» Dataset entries

BEGIN

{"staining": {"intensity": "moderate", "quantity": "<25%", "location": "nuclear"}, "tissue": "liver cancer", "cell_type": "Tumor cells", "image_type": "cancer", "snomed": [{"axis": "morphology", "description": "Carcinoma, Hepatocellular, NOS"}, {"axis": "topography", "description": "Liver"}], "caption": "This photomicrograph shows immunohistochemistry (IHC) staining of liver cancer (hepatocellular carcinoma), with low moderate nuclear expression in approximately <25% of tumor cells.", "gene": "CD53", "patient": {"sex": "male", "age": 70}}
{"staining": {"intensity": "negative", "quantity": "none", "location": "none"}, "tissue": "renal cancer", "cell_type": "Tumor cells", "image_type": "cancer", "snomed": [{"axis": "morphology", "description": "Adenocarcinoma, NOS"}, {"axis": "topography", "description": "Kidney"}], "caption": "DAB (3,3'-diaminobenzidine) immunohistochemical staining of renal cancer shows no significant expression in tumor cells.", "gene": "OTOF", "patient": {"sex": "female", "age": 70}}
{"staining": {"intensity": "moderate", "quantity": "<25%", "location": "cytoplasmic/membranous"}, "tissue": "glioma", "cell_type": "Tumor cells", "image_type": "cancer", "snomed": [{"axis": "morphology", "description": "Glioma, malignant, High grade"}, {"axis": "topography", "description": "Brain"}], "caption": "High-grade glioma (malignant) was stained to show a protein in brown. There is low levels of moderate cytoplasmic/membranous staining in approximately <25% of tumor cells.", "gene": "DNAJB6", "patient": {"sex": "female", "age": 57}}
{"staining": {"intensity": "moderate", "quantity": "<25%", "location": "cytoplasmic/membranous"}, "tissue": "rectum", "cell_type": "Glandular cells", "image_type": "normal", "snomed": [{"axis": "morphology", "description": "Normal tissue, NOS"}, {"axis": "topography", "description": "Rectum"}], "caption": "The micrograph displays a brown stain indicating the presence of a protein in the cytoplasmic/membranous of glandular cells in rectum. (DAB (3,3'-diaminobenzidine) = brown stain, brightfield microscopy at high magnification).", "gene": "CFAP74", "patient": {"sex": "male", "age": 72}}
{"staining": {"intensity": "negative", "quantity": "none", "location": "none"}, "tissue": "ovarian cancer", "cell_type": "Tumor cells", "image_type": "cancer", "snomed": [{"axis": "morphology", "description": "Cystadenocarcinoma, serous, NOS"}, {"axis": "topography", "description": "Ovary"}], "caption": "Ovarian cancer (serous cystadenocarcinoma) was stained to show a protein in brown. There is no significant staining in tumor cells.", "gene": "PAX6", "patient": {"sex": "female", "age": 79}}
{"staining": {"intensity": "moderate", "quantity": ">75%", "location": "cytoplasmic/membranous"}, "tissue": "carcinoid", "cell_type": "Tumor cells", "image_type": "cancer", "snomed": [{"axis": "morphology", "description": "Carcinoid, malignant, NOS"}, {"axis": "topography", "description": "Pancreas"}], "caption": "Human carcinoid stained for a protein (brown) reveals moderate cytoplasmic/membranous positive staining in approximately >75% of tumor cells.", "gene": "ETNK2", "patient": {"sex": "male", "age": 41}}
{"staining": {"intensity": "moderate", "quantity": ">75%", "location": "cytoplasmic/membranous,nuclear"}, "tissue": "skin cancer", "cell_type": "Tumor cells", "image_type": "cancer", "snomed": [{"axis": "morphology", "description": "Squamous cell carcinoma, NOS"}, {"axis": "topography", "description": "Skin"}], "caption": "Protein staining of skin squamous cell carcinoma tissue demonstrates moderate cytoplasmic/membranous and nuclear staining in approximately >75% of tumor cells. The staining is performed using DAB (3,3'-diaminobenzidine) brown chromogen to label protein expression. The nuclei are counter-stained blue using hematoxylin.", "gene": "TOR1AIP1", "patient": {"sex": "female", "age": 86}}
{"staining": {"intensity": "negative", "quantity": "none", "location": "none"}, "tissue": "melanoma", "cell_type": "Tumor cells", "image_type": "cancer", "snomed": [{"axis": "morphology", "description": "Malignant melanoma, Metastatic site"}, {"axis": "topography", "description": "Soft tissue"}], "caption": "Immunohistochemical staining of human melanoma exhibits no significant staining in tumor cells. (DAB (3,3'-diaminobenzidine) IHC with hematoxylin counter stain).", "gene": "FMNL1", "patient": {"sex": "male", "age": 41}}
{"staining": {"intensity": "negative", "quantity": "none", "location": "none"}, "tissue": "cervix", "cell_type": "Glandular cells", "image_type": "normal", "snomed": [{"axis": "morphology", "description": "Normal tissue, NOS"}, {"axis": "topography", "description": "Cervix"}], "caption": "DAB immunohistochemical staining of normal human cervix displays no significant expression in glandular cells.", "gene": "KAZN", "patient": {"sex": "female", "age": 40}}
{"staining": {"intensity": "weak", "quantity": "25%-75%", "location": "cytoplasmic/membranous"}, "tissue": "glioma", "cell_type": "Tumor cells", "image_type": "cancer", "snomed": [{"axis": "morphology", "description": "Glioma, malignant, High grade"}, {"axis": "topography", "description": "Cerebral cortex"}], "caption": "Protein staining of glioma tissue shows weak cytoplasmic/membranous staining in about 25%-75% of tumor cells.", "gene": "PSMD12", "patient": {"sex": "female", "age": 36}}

END

» Task item
Take each record above and return it verbatim.

» Solution for this problem
{"staining": {"intensity": "moderate", "quantity": "<25%", "location": "nuclear"}, "tissue": "liver cancer", "cell_type": "Tumor cells", "image_type": "cancer", "snomed": [{"axis": "morphology", "description": "Carcinoma, Hepatocellular, NOS"}, {"axis": "topography", "description": "Liver"}], "caption": "This photomicrograph shows immunohistochemistry (IHC) staining of liver cancer (hepatocellular carcinoma), with low moderate nuclear expression in approximately <25% of tumor cells.", "gene": "CD53", "patient": {"sex": "male", "age": 70}}
{"staining": {"intensity": "negative", "quantity": "none", "location": "none"}, "tissue": "renal cancer", "cell_type": "Tumor cells", "image_type": "cancer", "snomed": [{"axis": "morphology", "description": "Adenocarcinoma, NOS"}, {"axis": "topography", "description": "Kidney"}], "caption": "DAB (3,3'-diaminobenzidine) immunohistochemical staining of renal cancer shows no significant expression in tumor cells.", "gene": "OTOF", "patient": {"sex": "female", "age": 70}}
{"staining": {"intensity": "moderate", "quantity": "<25%", "location": "cytoplasmic/membranous"}, "tissue": "glioma", "cell_type": "Tumor cells", "image_type": "cancer", "snomed": [{"axis": "morphology", "description": "Glioma, malignant, High grade"}, {"axis": "topography", "description": "Brain"}], "caption": "High-grade glioma (malignant) was stained to show a protein in brown. There is low levels of moderate cytoplasmic/membranous staining in approximately <25% of tumor cells.", "gene": "DNAJB6", "patient": {"sex": "female", "age": 57}}
{"staining": {"intensity": "moderate", "quantity": "<25%", "location": "cytoplasmic/membranous"}, "tissue": "rectum", "cell_type": "Glandular cells", "image_type": "normal", "snomed": [{"axis": "morphology", "description": "Normal tissue, NOS"}, {"axis": "topography", "description": "Rectum"}], "caption": "The micrograph displays a brown stain indicating the presence of a protein in the cytoplasmic/membranous of glandular cells in rectum. (DAB (3,3'-diaminobenzidine) = brown stain, brightfield microscopy at high magnification).", "gene": "CFAP74", "patient": {"sex": "male", "age": 72}}
{"staining": {"intensity": "negative", "quantity": "none", "location": "none"}, "tissue": "ovarian cancer", "cell_type": "Tumor cells", "image_type": "cancer", "snomed": [{"axis": "morphology", "description": "Cystadenocarcinoma, serous, NOS"}, {"axis": "topography", "description": "Ovary"}], "caption": "Ovarian cancer (serous cystadenocarcinoma) was stained to show a protein in brown. There is no significant staining in tumor cells.", "gene": "PAX6", "patient": {"sex": "female", "age": 79}}
{"staining": {"intensity": "moderate", "quantity": ">75%", "location": "cytoplasmic/membranous"}, "tissue": "carcinoid", "cell_type": "Tumor cells", "image_type": "cancer", "snomed": [{"axis": "morphology", "description": "Carcinoid, malignant, NOS"}, {"axis": "topography", "description": "Pancreas"}], "caption": "Human carcinoid stained for a protein (brown) reveals moderate cytoplasmic/membranous positive staining in approximately >75% of tumor cells.", "gene": "ETNK2", "patient": {"sex": "male", "age": 41}}
{"staining": {"intensity": "moderate", "quantity": ">75%", "location": "cytoplasmic/membranous,nuclear"}, "tissue": "skin cancer", "cell_type": "Tumor cells", "image_type": "cancer", "snomed": [{"axis": "morphology", "description": "Squamous cell carcinoma, NOS"}, {"axis": "topography", "description": "Skin"}], "caption": "Protein staining of skin squamous cell carcinoma tissue demonstrates moderate cytoplasmic/membranous and nuclear staining in approximately >75% of tumor cells. The staining is performed using DAB (3,3'-diaminobenzidine) brown chromogen to label protein expression. The nuclei are counter-stained blue using hematoxylin.", "gene": "TOR1AIP1", "patient": {"sex": "female", "age": 86}}
{"staining": {"intensity": "negative", "quantity": "none", "location": "none"}, "tissue": "melanoma", "cell_type": "Tumor cells", "image_type": "cancer", "snomed": [{"axis": "morphology", "description": "Malignant melanoma, Metastatic site"}, {"axis": "topography", "description": "Soft tissue"}], "caption": "Immunohistochemical staining of human melanoma exhibits no significant staining in tumor cells. (DAB (3,3'-diaminobenzidine) IHC with hematoxylin counter stain).", "gene": "FMNL1", "patient": {"sex": "male", "age": 41}}
{"staining": {"intensity": "negative", "quantity": "none", "location": "none"}, "tissue": "cervix", "cell_type": "Glandular cells", "image_type": "normal", "snomed": [{"axis": "morphology", "description": "Normal tissue, NOS"}, {"axis": "topography", "description": "Cervix"}], "caption": "DAB immunohistochemical staining of normal human cervix displays no significant expression in glandular cells.", "gene": "KAZN", "patient": {"sex": "female", "age": 40}}
{"staining": {"intensity": "weak", "quantity": "25%-75%", "location": "cytoplasmic/membranous"}, "tissue": "glioma", "cell_type": "Tumor cells", "image_type": "cancer", "snomed": [{"axis": "morphology", "description": "Glioma, malignant, High grade"}, {"axis": "topography", "description": "Cerebral cortex"}], "caption": "Protein staining of glioma tissue shows weak cytoplasmic/membranous staining in about 25%-75% of tumor cells.", "gene": "PSMD12", "patient": {"sex": "female", "age": 36}}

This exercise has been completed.